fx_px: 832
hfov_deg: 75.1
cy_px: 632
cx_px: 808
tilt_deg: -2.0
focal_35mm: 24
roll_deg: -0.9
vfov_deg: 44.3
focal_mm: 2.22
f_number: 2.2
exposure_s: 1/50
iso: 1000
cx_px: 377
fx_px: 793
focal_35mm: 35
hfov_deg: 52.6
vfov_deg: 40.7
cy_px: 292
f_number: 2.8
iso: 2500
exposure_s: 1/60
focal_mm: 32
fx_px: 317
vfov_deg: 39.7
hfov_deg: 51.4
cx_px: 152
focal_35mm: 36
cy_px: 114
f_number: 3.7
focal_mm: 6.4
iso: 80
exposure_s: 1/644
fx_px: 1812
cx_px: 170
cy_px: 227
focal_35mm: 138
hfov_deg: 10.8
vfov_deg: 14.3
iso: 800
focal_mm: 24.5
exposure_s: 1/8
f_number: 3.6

○ ○ ○

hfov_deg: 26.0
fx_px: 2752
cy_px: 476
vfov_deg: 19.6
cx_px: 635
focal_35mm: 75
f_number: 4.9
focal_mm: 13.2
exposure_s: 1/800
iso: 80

○ ○ ○

→ EXERCISE INSTRUCTIONS:
When the line with "focal_35mm: 138" is reached in the data above, start copying there, and copy each line exactly until the line with "f_number: 3.6" has been copied; copy nothing else.

→ ANSWER BELOW:
focal_35mm: 138
hfov_deg: 10.8
vfov_deg: 14.3
iso: 800
focal_mm: 24.5
exposure_s: 1/8
f_number: 3.6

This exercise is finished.